With autism, vaccines aren't the problem, misinformation is

The news that Dr. Andrew Wakefield appears to have invented some of the information in his famous 1998 study linking the MMR vaccine and autism is shocking. But it’s old news that the study was not a good study. A year ago, The Lancet retracted it. And even before that, nobody had been able to replicate it, and many studies contradicted it.

Yet some people still want to believe the study. This is really frustrating to me.

I’m not frustrated because people want to believe Dr. Wakefield’s idea. We don’t know what causes autism. Hopefully we will soon, but until then any idea is open for discussion and investigation. What frustrates me is that even before these revelations, it was clear that the study was flawed. The study isn’t good science; it doesn’t show anything, let alone prove anything. Nevertheless, people have made decisions about immunizing their children based on it. That is really frustrating, especially when there is so much good science to show that vaccines don’t cause autism—and do save lives.

To make good health decisions, we need good health information. By good information, I mean information that is based on solid medical research, information that comes from a source that is recognized by the medical community as being knowledgeable and reliable, and information that isn’t biased. It’s especially important when you are making a decision for your child—because the decisions you make can affect the rest of their lives (gulp).

In my practice, I often hear “my friend said,” or “my mother said,” or “I heard about this kid who…” when parents talk about their health decisions. If the friend or mother is a doctor or nurse, okay—but usually they aren’t. Not that their opinions aren’t worthwhile, but they aren’t enough to make an important decision. And the story of that kid may or may not have anything to do with your child. Most likely, it doesn’t.

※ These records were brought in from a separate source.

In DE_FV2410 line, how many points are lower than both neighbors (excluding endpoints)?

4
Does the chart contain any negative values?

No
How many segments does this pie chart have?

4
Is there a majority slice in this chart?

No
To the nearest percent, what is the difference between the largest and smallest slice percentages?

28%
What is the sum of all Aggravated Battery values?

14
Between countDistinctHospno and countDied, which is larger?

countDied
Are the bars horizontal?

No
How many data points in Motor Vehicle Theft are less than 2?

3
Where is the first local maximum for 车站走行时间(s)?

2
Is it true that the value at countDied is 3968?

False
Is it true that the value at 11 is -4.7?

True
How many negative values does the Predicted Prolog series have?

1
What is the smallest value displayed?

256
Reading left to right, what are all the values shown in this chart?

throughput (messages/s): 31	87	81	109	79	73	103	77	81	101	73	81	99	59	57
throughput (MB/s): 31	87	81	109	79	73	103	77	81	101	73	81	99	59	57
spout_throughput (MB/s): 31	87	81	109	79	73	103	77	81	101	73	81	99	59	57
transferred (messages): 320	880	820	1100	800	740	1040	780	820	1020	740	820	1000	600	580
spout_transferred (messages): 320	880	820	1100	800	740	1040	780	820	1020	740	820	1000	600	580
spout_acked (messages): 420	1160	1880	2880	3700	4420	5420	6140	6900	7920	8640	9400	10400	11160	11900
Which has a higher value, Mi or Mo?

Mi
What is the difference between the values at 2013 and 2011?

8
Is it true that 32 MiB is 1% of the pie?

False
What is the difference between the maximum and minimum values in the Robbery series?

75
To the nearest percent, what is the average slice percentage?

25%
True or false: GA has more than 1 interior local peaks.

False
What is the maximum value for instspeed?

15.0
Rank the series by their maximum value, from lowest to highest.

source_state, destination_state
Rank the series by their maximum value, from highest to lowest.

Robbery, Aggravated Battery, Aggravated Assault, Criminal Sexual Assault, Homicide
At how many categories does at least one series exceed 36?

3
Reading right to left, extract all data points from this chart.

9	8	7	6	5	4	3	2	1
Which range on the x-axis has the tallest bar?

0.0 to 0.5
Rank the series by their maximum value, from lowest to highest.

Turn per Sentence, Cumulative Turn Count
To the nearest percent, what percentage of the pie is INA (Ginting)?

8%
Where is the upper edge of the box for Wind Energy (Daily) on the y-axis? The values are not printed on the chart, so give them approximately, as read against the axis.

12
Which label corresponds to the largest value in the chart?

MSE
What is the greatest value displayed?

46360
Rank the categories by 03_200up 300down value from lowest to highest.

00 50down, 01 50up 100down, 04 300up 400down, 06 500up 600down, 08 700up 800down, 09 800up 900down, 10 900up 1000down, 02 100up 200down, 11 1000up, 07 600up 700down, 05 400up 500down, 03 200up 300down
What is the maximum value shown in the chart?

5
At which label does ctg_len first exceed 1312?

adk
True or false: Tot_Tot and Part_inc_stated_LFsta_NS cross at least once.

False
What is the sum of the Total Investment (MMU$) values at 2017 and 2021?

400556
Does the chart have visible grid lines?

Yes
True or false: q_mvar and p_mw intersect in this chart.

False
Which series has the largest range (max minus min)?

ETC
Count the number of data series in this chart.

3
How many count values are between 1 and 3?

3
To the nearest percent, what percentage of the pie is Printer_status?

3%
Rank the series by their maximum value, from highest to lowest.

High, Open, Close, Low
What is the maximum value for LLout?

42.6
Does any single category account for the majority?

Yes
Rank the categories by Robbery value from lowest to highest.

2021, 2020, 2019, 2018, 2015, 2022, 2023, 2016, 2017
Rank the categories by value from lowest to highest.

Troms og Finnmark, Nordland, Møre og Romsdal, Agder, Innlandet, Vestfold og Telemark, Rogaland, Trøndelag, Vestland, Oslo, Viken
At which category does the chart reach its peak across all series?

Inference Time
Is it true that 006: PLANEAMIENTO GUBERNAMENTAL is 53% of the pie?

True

Or, increasingly, what I hear is, “I looked it up online.” Now, there’s a lot of great health information online. I use the Internet myself, all the time. But you have to know where to look. You need to be sure to use good websites from reputable organizations, like the Centers for Disease Control, or the American Academy of Pediatrics. Many people don’t know how to sort out the good websites from the not-so-good ones, and end up with not-so-good information. To get good health information from the Internet you also need to know what it is you’re looking for, and be able to sort through the huge quantity of available information—both of which can be hard. I’ve found that often parents end up more confused—and scared—than they were when they started.

The best place to go for your health information, truly, is your doctor. Not only does he or she have the years of medical training and experience, your doctor knows you and your situation best. That can be key when it comes to sorting out what information you need, and how (or whether) information you find is relevant to you and your family.

Your doctor may not know everything about everything (few of us do). But your doctor should be your partner as you look for information. He or she can help you find the right people to talk to, the best websites, the best journal articles, or whatever other resources make sense.

After all, your doctor wants what you want: for you and your family to be healthy and happy.